Mexicans still produce wine and export far more of the ever-popular tequila and beer. But wine consumption is indeed increasing, buoyed by a taste for fine wine among Mexican professionals


They nowadays consume less than half a bottle of wine per person per year, a figure that's a fraction of what consumers drink in countries that have a love affair with the grape. In the United States, for example, the per-capita annual consumption is about 10 bottles, in France and Italy, more than 60 bottles. Argentineans even consume around 67 bottles per person annually.

After years of obscurity and a less-than-excellent reputation, Mexican wines are overcoming history to rise to world-class levels. The question plagued Mexican vintners for years: with some of the oldest vines in the New World and a coastal region with warm days, cool nights and an early-morning blanket of Pacific fog -- just like California's Napa and Sonoma counties in the U.S.-- why were Mexican wines of such poor quality? Today, after centuries of producing insipid wines with poor character, the country is finally winning respect for making wine worthy of the name.

Vineyards throughout Mexico total approximately 111,000 acres and are expanding at a rate of about 6 percent per year, according to the National Association of Grape Growers and Wine Makers. Although that figure includes acreage for table grapes and grapes for jams, juices and raisins, the wine grape sector is the fastest growing.

In addition, more wineries are entering the business, particularly in Baja California, which accounts for 80% to 85% of all Mexican wine production. Most Mexican wineries want to increase their exports as well as carve out a domestic niche with quality wines. Tariffs are low on Mexican wine imports to the United States and if Mexican vintners export their wine, they get a substantial tax break at home.

By racking up medals at major international competitions, Mexican wines are opening up new markets. Coverage in publications such as Wine & Spirits, Wine Spectator, Underground Wine, and major Southern California newspapers also indicates a growing respect for Mexican wines.
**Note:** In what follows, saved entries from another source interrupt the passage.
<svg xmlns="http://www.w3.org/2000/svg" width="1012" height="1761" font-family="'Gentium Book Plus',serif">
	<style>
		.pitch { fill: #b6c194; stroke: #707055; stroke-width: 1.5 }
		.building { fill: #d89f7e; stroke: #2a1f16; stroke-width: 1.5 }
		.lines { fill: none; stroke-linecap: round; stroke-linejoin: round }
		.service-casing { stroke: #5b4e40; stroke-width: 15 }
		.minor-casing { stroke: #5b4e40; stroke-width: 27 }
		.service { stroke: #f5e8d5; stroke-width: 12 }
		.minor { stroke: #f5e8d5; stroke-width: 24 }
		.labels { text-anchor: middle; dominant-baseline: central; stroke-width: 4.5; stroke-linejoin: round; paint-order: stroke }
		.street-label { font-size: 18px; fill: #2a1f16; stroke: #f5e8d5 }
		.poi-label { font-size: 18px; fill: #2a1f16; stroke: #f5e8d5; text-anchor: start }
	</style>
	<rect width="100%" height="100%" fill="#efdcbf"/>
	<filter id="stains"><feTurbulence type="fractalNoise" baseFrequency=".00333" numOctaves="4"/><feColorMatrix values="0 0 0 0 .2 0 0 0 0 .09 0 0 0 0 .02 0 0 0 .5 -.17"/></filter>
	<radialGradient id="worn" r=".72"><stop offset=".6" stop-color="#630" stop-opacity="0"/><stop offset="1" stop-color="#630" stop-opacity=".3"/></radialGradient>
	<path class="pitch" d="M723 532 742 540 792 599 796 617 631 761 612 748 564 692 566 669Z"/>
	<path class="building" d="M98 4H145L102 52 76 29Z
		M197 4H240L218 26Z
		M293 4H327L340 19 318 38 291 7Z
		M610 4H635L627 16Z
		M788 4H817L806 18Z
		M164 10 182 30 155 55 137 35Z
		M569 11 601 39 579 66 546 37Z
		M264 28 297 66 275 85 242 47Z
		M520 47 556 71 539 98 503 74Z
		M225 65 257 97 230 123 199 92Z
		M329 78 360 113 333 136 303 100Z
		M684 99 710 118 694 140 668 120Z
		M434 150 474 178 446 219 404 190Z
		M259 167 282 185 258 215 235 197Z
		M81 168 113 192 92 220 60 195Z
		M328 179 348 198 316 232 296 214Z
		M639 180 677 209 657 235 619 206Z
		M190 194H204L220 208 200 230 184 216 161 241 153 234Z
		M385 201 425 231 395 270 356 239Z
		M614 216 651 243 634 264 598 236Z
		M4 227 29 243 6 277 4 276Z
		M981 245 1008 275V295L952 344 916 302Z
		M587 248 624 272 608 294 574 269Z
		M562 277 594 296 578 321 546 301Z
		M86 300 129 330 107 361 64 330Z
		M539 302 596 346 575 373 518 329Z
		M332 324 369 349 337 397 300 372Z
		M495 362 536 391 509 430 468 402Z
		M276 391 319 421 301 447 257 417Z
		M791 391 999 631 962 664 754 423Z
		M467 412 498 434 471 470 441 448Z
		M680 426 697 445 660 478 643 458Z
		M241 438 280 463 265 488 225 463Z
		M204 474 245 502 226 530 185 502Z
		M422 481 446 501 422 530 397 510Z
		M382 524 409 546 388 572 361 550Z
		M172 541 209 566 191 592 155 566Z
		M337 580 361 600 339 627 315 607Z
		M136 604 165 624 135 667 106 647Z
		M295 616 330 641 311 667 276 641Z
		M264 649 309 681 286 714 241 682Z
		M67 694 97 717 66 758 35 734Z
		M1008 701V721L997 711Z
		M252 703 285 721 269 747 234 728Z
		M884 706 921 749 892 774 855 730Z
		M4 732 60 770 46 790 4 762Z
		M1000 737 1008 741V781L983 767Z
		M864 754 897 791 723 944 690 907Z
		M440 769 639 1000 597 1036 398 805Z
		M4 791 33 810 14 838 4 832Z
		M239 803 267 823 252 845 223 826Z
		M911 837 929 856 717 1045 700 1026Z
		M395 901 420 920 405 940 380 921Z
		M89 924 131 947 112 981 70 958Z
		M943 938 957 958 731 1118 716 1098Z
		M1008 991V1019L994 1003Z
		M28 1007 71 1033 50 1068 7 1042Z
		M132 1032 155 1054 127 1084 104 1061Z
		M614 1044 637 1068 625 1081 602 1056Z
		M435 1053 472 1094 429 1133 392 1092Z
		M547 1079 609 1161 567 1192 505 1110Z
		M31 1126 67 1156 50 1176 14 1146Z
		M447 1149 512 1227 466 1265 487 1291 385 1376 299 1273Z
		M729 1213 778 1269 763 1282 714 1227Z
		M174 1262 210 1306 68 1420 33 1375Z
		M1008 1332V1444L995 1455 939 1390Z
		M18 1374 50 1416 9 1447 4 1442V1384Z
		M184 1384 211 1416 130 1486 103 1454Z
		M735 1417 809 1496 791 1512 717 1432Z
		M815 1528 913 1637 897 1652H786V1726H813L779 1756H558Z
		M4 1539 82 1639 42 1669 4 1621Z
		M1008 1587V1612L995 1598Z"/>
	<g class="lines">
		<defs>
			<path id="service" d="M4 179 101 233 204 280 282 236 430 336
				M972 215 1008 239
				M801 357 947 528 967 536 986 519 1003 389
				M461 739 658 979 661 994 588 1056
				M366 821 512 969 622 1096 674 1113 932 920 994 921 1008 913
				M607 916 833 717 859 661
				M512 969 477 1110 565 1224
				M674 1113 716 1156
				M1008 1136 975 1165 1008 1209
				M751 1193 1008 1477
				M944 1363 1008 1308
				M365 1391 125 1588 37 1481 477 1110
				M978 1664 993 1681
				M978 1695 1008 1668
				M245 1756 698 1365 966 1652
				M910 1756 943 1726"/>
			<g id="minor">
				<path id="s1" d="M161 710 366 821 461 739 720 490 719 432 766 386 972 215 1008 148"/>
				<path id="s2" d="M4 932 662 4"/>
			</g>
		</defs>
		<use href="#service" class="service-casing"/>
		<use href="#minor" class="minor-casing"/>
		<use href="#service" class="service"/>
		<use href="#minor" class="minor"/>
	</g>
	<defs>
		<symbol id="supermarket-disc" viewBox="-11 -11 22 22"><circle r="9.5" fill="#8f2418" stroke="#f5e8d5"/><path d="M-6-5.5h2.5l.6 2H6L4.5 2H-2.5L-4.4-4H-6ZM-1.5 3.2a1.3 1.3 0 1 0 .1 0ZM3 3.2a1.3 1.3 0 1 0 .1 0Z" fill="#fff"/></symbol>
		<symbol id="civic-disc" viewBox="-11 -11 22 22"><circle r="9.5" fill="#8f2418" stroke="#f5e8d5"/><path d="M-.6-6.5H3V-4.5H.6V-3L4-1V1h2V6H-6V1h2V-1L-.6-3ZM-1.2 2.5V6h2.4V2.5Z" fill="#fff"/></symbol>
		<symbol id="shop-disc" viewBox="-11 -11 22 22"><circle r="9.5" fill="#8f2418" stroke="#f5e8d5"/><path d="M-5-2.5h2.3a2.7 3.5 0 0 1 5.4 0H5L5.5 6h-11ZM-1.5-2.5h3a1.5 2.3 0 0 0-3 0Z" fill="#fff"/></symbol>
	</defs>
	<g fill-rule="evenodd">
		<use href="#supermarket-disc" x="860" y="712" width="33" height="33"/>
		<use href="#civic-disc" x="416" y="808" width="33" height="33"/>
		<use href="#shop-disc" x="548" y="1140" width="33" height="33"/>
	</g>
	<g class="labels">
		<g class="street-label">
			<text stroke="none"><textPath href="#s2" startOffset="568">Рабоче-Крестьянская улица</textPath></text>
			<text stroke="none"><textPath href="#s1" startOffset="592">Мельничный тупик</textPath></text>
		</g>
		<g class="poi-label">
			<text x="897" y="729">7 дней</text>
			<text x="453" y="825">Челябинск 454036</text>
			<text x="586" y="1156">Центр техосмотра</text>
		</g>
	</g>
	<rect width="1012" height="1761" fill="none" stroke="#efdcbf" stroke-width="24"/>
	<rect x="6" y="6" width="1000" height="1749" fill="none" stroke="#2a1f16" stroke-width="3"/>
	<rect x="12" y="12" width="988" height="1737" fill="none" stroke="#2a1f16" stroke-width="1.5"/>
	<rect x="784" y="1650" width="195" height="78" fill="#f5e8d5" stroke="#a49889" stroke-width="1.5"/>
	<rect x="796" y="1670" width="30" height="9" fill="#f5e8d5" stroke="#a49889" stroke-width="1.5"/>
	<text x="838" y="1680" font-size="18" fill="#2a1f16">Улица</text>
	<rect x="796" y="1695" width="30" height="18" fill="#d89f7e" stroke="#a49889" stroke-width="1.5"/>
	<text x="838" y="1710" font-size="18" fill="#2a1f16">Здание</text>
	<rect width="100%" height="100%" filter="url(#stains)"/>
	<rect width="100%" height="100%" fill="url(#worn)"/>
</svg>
Originally, the problem for vineyards in Mexico was that they were underfunded. But they are certainly not pinching any pennies now. They have the finest equipment and barrels, and they have spent a lot of money on trellising and irrigation. With the climate, they have the potential for some really nice wines.
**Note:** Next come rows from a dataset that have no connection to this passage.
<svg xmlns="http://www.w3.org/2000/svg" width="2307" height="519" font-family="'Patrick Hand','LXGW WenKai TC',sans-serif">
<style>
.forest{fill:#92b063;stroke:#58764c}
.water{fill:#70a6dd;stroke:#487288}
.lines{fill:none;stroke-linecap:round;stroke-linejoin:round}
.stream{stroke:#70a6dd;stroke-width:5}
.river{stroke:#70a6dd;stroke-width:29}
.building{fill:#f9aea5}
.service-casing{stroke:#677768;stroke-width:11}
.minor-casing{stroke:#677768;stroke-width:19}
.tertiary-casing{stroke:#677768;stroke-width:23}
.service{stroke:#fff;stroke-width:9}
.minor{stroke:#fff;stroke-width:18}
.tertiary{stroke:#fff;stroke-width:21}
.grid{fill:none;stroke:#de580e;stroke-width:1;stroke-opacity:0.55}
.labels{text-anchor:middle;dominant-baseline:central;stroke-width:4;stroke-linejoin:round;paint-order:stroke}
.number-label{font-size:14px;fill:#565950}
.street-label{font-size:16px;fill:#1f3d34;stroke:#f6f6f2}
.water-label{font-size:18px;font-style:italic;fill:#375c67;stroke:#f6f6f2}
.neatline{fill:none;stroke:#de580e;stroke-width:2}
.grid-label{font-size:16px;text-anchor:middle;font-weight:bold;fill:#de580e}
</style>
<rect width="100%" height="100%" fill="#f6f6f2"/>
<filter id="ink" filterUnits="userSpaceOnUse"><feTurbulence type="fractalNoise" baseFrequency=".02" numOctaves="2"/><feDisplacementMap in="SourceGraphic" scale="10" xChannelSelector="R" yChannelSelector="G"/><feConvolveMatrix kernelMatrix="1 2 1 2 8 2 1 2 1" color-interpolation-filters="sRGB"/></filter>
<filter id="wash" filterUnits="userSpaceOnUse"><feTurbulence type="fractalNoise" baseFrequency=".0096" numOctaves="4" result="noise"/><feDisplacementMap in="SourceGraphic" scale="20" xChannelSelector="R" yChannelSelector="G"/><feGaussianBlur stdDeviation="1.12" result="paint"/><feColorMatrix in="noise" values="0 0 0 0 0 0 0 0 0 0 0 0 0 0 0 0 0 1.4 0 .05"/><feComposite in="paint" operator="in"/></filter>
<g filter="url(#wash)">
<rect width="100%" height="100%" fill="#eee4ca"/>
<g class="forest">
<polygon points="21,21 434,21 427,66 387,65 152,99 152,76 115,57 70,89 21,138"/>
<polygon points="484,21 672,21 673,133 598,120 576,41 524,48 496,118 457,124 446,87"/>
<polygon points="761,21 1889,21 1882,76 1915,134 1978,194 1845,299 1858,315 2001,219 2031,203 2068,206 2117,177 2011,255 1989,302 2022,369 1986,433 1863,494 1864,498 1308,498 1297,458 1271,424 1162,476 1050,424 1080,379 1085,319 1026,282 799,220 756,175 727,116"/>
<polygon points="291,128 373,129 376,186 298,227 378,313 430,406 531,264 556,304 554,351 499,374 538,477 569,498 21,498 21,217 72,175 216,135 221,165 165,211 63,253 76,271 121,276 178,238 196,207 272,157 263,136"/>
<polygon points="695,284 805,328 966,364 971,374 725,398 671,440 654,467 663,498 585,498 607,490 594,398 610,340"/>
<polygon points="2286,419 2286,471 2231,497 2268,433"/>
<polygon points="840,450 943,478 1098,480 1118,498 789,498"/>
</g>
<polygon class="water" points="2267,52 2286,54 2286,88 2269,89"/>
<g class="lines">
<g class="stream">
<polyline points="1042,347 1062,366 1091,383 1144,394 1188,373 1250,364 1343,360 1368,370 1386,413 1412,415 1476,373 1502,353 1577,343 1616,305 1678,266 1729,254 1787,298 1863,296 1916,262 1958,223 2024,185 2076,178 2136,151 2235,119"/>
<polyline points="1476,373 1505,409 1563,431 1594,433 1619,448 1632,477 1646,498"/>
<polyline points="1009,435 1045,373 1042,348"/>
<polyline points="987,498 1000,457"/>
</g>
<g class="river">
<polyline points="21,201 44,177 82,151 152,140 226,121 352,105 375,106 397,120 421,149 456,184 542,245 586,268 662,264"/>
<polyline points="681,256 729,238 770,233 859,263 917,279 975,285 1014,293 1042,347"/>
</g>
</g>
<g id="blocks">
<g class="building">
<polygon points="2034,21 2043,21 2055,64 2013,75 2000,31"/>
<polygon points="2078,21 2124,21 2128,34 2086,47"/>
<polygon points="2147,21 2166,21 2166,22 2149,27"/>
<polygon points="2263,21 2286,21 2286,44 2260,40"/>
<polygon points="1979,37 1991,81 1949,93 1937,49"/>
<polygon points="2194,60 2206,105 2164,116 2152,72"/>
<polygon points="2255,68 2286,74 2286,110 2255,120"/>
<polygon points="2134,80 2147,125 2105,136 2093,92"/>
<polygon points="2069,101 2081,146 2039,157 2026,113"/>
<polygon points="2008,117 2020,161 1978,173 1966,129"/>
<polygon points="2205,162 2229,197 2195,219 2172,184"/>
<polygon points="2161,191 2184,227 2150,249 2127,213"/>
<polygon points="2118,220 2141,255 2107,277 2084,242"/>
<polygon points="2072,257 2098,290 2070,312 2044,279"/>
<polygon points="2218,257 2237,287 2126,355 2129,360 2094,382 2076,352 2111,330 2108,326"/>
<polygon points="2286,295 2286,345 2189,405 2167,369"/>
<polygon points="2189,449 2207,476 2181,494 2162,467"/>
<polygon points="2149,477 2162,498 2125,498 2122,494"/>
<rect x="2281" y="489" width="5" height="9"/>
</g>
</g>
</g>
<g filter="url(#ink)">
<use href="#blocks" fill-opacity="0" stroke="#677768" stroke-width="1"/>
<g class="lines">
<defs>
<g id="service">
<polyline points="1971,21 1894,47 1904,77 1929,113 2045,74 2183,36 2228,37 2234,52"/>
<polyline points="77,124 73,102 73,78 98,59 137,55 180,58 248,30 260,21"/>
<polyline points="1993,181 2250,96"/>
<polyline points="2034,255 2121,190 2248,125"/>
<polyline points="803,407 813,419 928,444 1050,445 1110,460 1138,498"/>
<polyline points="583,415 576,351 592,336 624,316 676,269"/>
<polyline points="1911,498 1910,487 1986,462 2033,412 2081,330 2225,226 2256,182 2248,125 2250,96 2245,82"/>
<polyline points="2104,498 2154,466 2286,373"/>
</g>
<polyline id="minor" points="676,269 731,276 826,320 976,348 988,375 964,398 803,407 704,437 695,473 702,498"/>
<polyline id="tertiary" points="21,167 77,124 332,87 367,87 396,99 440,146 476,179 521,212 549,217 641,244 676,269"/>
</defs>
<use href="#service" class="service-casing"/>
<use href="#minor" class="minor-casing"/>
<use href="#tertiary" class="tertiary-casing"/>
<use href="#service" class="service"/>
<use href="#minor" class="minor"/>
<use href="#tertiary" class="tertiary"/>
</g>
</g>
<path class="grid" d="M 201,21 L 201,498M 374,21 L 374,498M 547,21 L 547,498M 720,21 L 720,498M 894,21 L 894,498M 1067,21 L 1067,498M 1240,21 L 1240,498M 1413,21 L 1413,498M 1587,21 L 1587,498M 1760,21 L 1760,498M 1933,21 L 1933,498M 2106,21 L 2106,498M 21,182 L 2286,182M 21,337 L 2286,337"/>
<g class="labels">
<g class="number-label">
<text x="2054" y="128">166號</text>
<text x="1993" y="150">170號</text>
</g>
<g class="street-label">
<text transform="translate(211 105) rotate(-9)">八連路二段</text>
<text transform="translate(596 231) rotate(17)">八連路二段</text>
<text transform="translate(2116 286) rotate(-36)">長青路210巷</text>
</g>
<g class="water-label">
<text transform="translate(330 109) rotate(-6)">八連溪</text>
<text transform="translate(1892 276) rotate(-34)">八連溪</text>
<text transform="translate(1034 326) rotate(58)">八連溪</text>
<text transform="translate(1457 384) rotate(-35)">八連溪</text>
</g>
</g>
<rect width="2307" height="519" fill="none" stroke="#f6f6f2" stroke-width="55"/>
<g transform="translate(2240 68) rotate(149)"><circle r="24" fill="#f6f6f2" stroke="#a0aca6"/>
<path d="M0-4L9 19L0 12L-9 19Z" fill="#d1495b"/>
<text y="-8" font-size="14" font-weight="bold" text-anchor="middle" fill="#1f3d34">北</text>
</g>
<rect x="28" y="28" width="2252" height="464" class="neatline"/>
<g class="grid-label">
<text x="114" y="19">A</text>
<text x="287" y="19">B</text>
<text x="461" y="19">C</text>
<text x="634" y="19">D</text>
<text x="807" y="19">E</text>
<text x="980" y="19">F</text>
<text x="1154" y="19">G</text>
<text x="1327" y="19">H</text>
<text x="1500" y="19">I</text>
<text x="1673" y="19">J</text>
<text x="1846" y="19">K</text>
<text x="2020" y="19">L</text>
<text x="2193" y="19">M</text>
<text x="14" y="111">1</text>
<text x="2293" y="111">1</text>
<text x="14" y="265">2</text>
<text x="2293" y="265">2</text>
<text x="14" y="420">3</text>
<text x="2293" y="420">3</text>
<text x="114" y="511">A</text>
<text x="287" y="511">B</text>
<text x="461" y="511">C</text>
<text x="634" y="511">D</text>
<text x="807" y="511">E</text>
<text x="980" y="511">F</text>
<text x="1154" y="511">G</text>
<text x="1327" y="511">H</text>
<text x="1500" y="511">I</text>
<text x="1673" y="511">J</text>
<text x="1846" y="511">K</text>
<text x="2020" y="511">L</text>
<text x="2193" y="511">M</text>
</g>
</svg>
Mexican vintners acknowledged that they have a long way to go, and U.S. winegrowers need not lose sleep over a potential invasion of Mexican "vino". Although reliable statistics are scarce, the Guadalupe Valley has less than a dozen wine companies, producing perhaps 24 million bottles of wine from about 6,000 acres of grapes. That's less than 2 percent of the grape acreage and wine production of California, or roughly the size of the small Carneros wine district in the southern Napa and Sonoma valleys.